The grey wardens don’t sound like a very interesting bunch of people. It could well have been the name for John Major’s fan club back in the nineties (membership: his cat, two accountants and the marketing spokesman for the pea industry). However, they’re actually a heroic bunch of fighters and mages in Dragon Age: Origins (DAO), pledged to re-unite the kingdom against an arch-demon as evil and terrible as the world has ever seen. Think Margaret Thatcher, perhaps, or Tony Blair. Maybe even the love-child of both.

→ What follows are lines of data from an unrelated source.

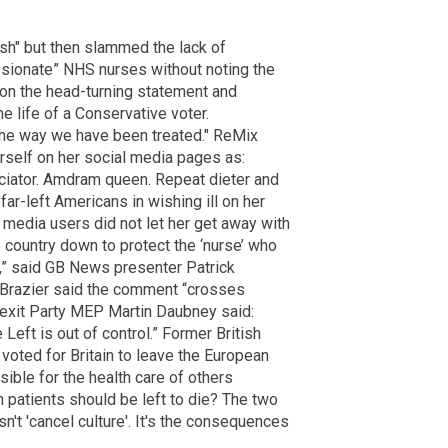
rsh" but then slammed the lack of
sionate” NHS nurses without noting the
on the head-turning statement and
e life of a Conservative voter.
g the way we have been treated." ReMix
rself on her social media pages as:
eciator. Amdram queen. Repeat dieter and
 far-left Americans in wishing ill on her
 media users did not let her get away with
country down to protect the ‘nurse’ who
d,” said GB News presenter Patrick
 Brazier said the comment “crosses
Brexit Party MEP Martin Daubney said:
e Left is out of control.” Former British
oted for Britain to leave the European
ible for the health care of others
on patients should be left to die? The two
n't 'cancel culture'. It's the consequences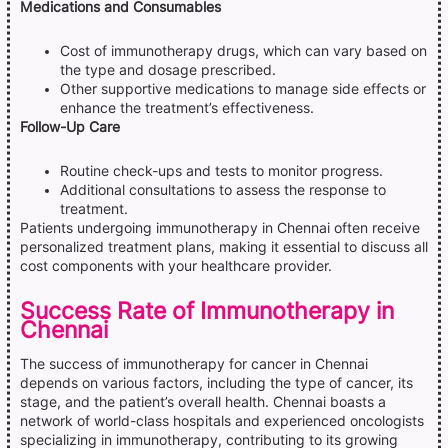
Medications and Consumables
Cost of immunotherapy drugs, which can vary based on
the type and dosage prescribed.
Other supportive medications to manage side effects or
enhance the treatment’s effectiveness.
Follow-Up Care
Routine check-ups and tests to monitor progress.
Additional consultations to assess the response to
treatment.
Patients undergoing immunotherapy in Chennai often receive
personalized treatment plans, making it essential to discuss all
cost components with your healthcare provider.
Success Rate of Immunotherapy in
Chennai
The success of immunotherapy for cancer in Chennai
depends on various factors, including the type of cancer, its
stage, and the patient’s overall health. Chennai boasts a
network of world-class hospitals and experienced oncologists
specializing in immunotherapy, contributing to its growing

This adventure comes freshly bolted from the Bioware stable, the developer of a number of classic party-based RPGs such as Baldur’s Gate, Neverwinter Nights, and more recently dipping into sci-fi with Mass Effect. DAO (almost a very unfortunate acronym) turns back to the traditional fantasy fare, very reminiscent of the likes of the veteran Baldur’s Gate, but with some twists, naturally.

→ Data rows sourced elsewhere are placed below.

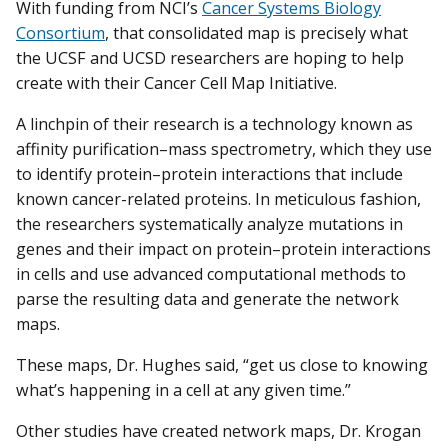
With funding from NCI’s
Cancer Systems Biology
Consortium
, that consolidated map is precisely what
the UCSF and UCSD researchers are hoping to help
create with their Cancer Cell Map Initiative.
A linchpin of their research is a technology known as
affinity purification–mass spectrometry, which they use
to identify protein–protein interactions that include
known cancer-related proteins. In meticulous fashion,
the researchers systematically analyze mutations in
genes and their impact on protein–protein interactions
in cells and use advanced computational methods to
parse the resulting data and generate the network
maps.
These maps, Dr. Hughes said, “get us close to knowing
what’s happening in a cell at any given time.”
Other studies have created network maps, Dr. Krogan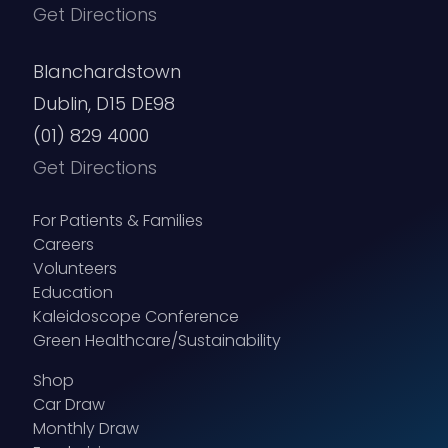
Get Directions
Blanchardstown
Dublin, D15 DE98
(01) 829 4000
Get Directions
For Patients & Families
Careers
Volunteers
Education
Kaleidoscope Conference
Green Healthcare/Sustainability
Shop
Car Draw
Monthly Draw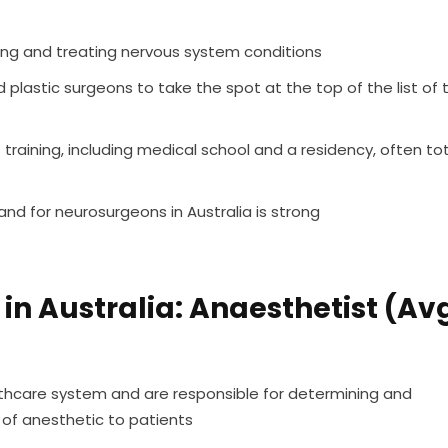
ing and treating nervous system conditions
plastic surgeons to take the spot at the top of the list of 
raining, including medical school and a residency, often tot
nd for neurosurgeons in Australia is strong
in Australia: Anaesthetist (Av
althcare system and are responsible for determining and
of anesthetic to patients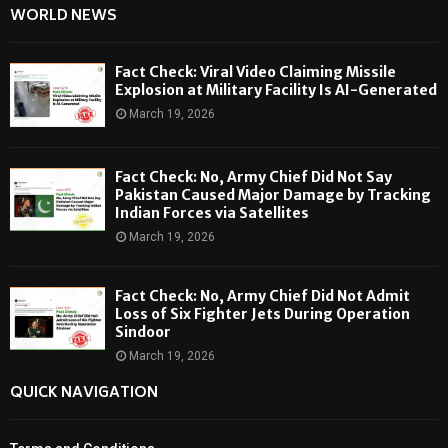
WORLD NEWS
Fact Check: Viral Video Claiming Missile
Explosion at Military Facility Is AI-Generated
March 19, 2026
Fact Check: No, Army Chief Did Not Say
Pakistan Caused Major Damage by Tracking
Indian Forces via Satellites
March 19, 2026
Fact Check: No, Army Chief Did Not Admit
Loss of Six Fighter Jets During Operation
Sindoor
March 19, 2026
QUICK NAVIGATION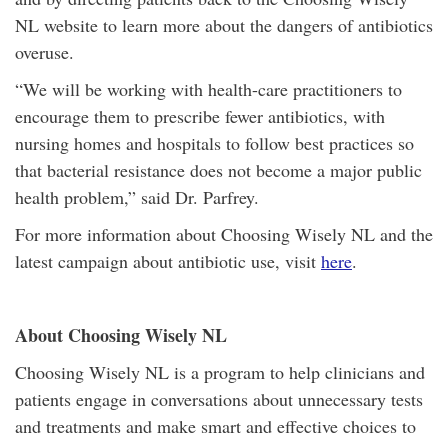
NL website to learn more about the dangers of antibiotics
overuse.
“We will be working with health-care practitioners to
encourage them to prescribe fewer antibiotics, with
nursing homes and hospitals to follow best practices so
that bacterial resistance does not become a major public
health problem,” said Dr. Parfrey.
For more information about Choosing Wisely NL and the
latest campaign about antibiotic use, visit
here
.
About Choosing Wisely NL
Choosing Wisely NL is a program to help clinicians and
patients engage in conversations about unnecessary tests
and treatments and make smart and effective choices to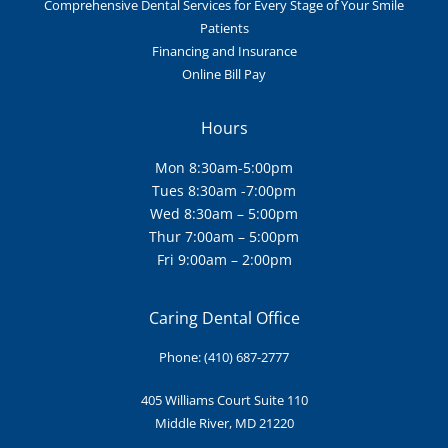
Comprehensive Dental Services for Every Stage of Your Smile
Patients
Financing and Insurance
Online Bill Pay
Hours
Mon 8:30am-5:00pm
Tues 8:30am -7:00pm
Wed 8:30am – 5:00pm
Thur 7:00am – 5:00pm
Fri 9:00am – 2:00pm
Caring Dental Office
Phone:
(410) 687-2777
405 Williams Court Suite
110
Middle River, MD 21220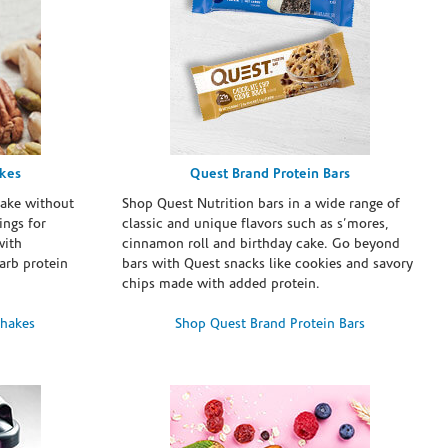
akes
Quest Brand Protein Bars
take without
Shop Quest Nutrition bars in a wide range of
ings for
classic and unique flavors such as s’mores,
with
cinnamon roll and birthday cake. Go beyond
arb protein
bars with Quest snacks like cookies and savory
chips made with added protein.
Shakes
Shop Quest Brand Protein Bars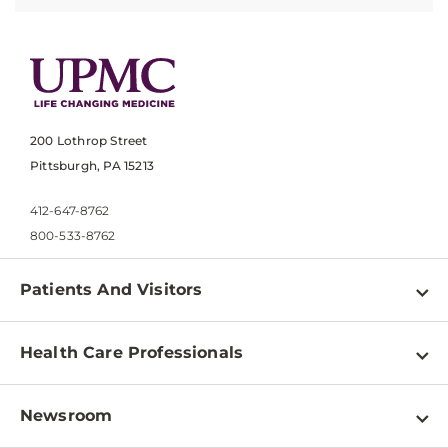
200 Lothrop Street
Pittsburgh, PA 15213
412-647-8762
800-533-8762
Patients And Visitors
Find a Doctor
Health Care Professionals
Locations
Physician Information
Pay a Bill
Newsroom
Resources
Patient & Visitor Resources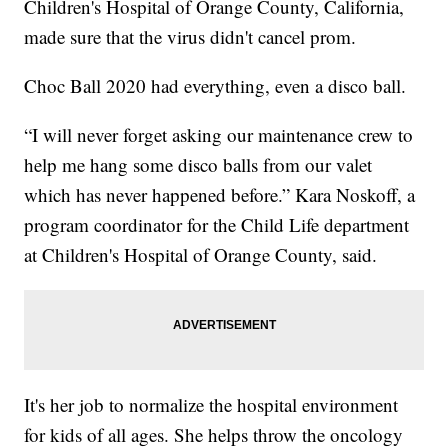
Children's Hospital of Orange County, California,
made sure that the virus didn't cancel prom.
Choc Ball 2020 had everything, even a disco ball.
“I will never forget asking our maintenance crew to
help me hang some disco balls from our valet
which has never happened before.” Kara Noskoff, a
program coordinator for the Child Life department
at Children's Hospital of Orange County, said.
It's her job to normalize the hospital environment
for kids of all ages. She helps throw the oncology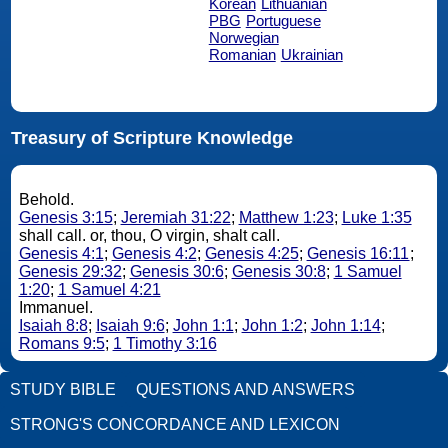
Korean
Lithuanian
PBG
Portuguese
Norwegian
Romanian
Ukrainian
Treasury of Scripture Knowledge
Behold.
Genesis 3:15
;
Jeremiah 31:22
;
Matthew 1:23
;
Luke 1:35
shall call. or, thou, O virgin, shalt call.
Genesis 4:1
;
Genesis 4:2
;
Genesis 4:25
;
Genesis 16:11
;
Genesis 29:32
;
Genesis 30:6
;
Genesis 30:8
;
1 Samuel
1:20
;
1 Samuel 4:21
Immanuel.
Isaiah 8:8
;
Isaiah 9:6
;
John 1:1
;
John 1:2
;
John 1:14
;
Romans 9:5
;
1 Timothy 3:16
STUDY BIBLE
QUESTIONS AND ANSWERS
STRONG'S CONCORDANCE AND LEXICON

The first noticeable one coming when you plunge and twist your dagger in a foe, retracting it to an accompanying spurt of blood. This is one gory RPG where the party ends up with blood literally splattered all over their armour (and faces) at the close of a fight. It is perhaps a little gratuitous, granted, but it’s still pretty cool when you pause a combat to witness your blade embedded in an enemy’s shoulder, complete with a fountain of gushing blood frozen in mid-air. And it definitely adds grit to the rather dark atmosphere of the game.

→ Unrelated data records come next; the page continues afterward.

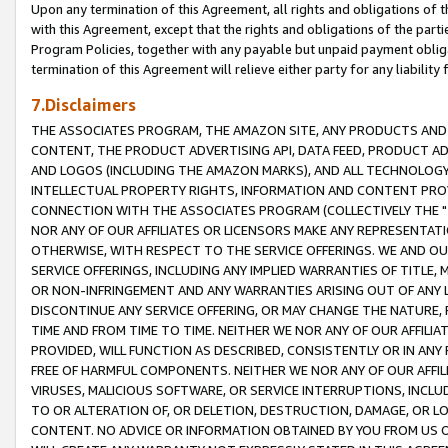
Upon any termination of this Agreement, all rights and obligations of th
with this Agreement, except that the rights and obligations of the partie
Program Policies, together with any payable but unpaid payment obliga
termination of this Agreement will relieve either party for any liability 
7.Disclaimers
THE ASSOCIATES PROGRAM, THE AMAZON SITE, ANY PRODUCTS AND SE
CONTENT, THE PRODUCT ADVERTISING API, DATA FEED, PRODUCT A
AND LOGOS (INCLUDING THE AMAZON MARKS), AND ALL TECHNOLOGY,
INTELLECTUAL PROPERTY RIGHTS, INFORMATION AND CONTENT PROVI
CONNECTION WITH THE ASSOCIATES PROGRAM (COLLECTIVELY THE "
NOR ANY OF OUR AFFILIATES OR LICENSORS MAKE ANY REPRESENTAT
OTHERWISE, WITH RESPECT TO THE SERVICE OFFERINGS. WE AND OU
SERVICE OFFERINGS, INCLUDING ANY IMPLIED WARRANTIES OF TITLE,
OR NON-INFRINGEMENT AND ANY WARRANTIES ARISING OUT OF ANY 
DISCONTINUE ANY SERVICE OFFERING, OR MAY CHANGE THE NATURE, 
TIME AND FROM TIME TO TIME. NEITHER WE NOR ANY OF OUR AFFILI
PROVIDED, WILL FUNCTION AS DESCRIBED, CONSISTENTLY OR IN ANY
FREE OF HARMFUL COMPONENTS. NEITHER WE NOR ANY OF OUR AFFILIA
VIRUSES, MALICIOUS SOFTWARE, OR SERVICE INTERRUPTIONS, INCL
TO OR ALTERATION OF, OR DELETION, DESTRUCTION, DAMAGE, OR LO
CONTENT. NO ADVICE OR INFORMATION OBTAINED BY YOU FROM US 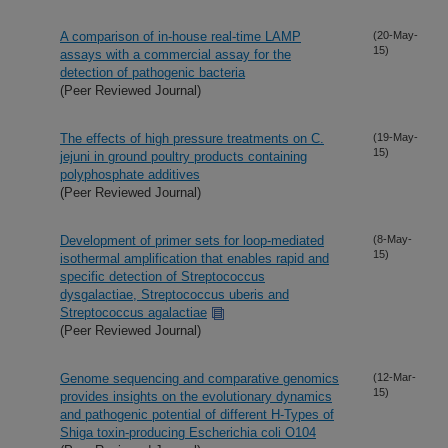
A comparison of in-house real-time LAMP
(20-May-
15)
assays with a commercial assay for the
detection of pathogenic bacteria
(Peer Reviewed Journal)
The effects of high pressure treatments on C.
(19-May-
15)
jejuni in ground poultry products containing
polyphosphate additives
(Peer Reviewed Journal)
Development of primer sets for loop-mediated
(8-May-
15)
isothermal amplification that enables rapid and
specific detection of Streptococcus
dysgalactiae, Streptococcus uberis and
Streptococcus agalactiae
(Peer Reviewed Journal)
Genome sequencing and comparative genomics
(12-Mar-
15)
provides insights on the evolutionary dynamics
and pathogenic potential of different H-Types of
Shiga toxin-producing Escherichia coli O104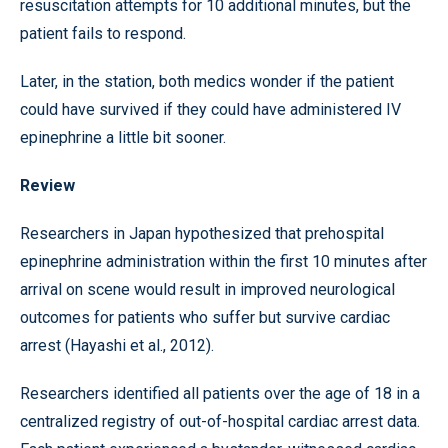
resuscitation attempts for 10 additional minutes, but the
patient fails to respond.
Later, in the station, both medics wonder if the patient
could have survived if they could have administered IV
epinephrine a little bit sooner.
Review
Researchers in Japan hypothesized that prehospital
epinephrine administration within the first 10 minutes after
arrival on scene would result in improved neurological
outcomes for patients who suffer but survive cardiac
arrest (Hayashi et al., 2012).
Researchers identified all patients over the age of 18 in a
centralized registry of out-of-hospital cardiac arrest data.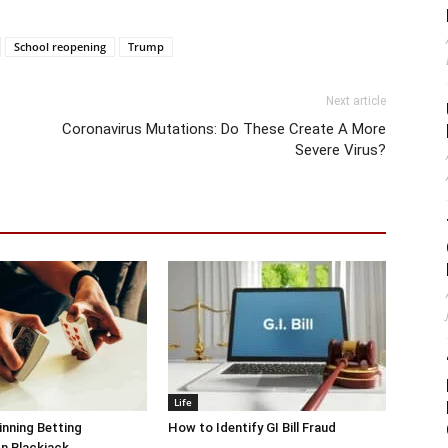
School reopening
Trump
Next article
Coronavirus Mutations: Do These Create A More
Severe Virus?
Life
inning Betting
How to Identify GI Bill Fraud
In Blackjack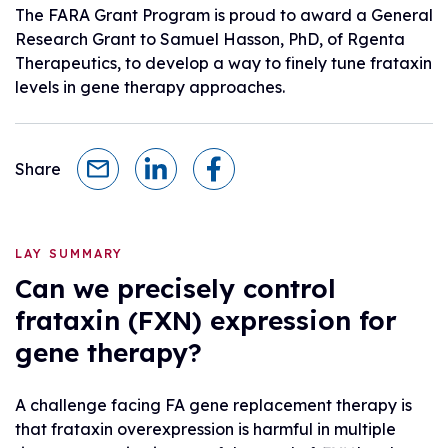
The FARA Grant Program is proud to award a General
Research Grant to Samuel Hasson, PhD, of Rgenta
Therapeutics, to develop a way to finely tune frataxin
levels in gene therapy approaches.
Share
LAY SUMMARY
Can we precisely control
frataxin (FXN) expression for
gene therapy?
A challenge facing FA gene replacement therapy is
that frataxin overexpression is harmful in multiple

And it’s this atmosphere and the story which defines this RPG. The “origins” part of the title refers to the fact that there are six different beginnings to the adventure depending on which race and class you select for the main character. This only represents the first hour or two of the game, but the decisions you make in that initial phase have an impact on events later in the tale. A neat touch on the replayability front.
However, the origins element is just spice, really. DAO stands proud on its story-telling alone. It boasts an intriguing plot, large amounts of background detail and depth, well fleshed out characters, a finely crafted script and some good helpings of humour. Perhaps most important, however, is that this adventure demands you make some difficult – and meaningful – choices.
Here’s an example of the sort of decisions the player is presented with (spoiler alert, skip this paragraph if you don’t want to know anything about the plot). At one point you’re faced with a demon possessing a child. You can either kill the child (yikes), or travel to nearby mages to seek help; the problem being the demon could wreak havoc on the town while you’re gone. A further option is that a renegade wizard in the castle dungeon can help – if you didn’t kill him earlier – but that requires the sacrifice of another life in his ritual. The child’s mother is willing to go through with this, but will you let her? And besides, the ritual requires your party’s mage to be transported into a dangerous netherworld to complete a quest alone.
There are lots of pros and cons to weigh up, and whatever you decide, your three other party members will chip in their opinion and disapprove if you take the opposite course. Selecting party members with complementing ethical views is a consideration in keeping your characters happy, or you can always bribe them with gifts to keep them sweet. These inter-party politics definitely add to the game, and hearing folks banter and argue with each other is often quite amusing. It helps that the characters are so well realised.
When the talking’s done, however, DAO is also very much about getting bloody with a two-handed sword. Combat can be approached in two ways. You can constantly pause and plan moves in an almost turn-by-turn style, or opt for a more action oriented approach where you control the main character hacking and slashing in real-time, with the computer controlling the other three adventurers. Or like us, you can mix the two styles, pausing and planning heavily in tough situations, but leaving the CPU to control the others and letting the action flow freely otherwise.
Although letting the AI control the other characters might sound unwise, the game allows you to set up scripts to help direct how they’ll behave in combat. Each adventurer has a number of tactics slots which can specify a behaviour. For example, you can select the parameter “if hit by enemy” for a mage, and then specify the action “cast stun spell at them”. Or if you’re playing the main warrior, you can order the secondary fighter to always assist in attacking your target.
The tactics system isn’t without glitches, though. Sometimes characters just seem to do their own thing, attacking completely the wrong monster despite carefully designed parameters. And at other times they follow the rules but end up doing something annoying. If you’ve told them to drink a health potion at less than a quarter hit-points, and a fight is just ending but they dip a whisker below that threshold, they will of course drink a potion even though it’s a total waste to do so.
Despite the odd flaw, on an overall level the tactics malarkey works reasonably well. However, on the tougher fights – and there are some definite chainmail armour soiling affairs – you’ll need to pause and order everyone about to really stand a chance of winning through. Challenging is good in our book, mind you, and DAO gives you lots of tactical options to tackle the harder enemies aside from swordplay, such as home-made acid bombs and traps.
The only real problem we had with combat was the game’s camera views. It’s possible to play from a third person close-up perspective, or a zoomed out overhead view, but both can be a bit awkward at times. Confined spaces and walls can make switching around characters in third person awkward, and sometimes the overhead view can be a little indistinct in larger scale battles. This isn’t always an issue by any means, but it was the one thorn that consistently niggled us about DAO.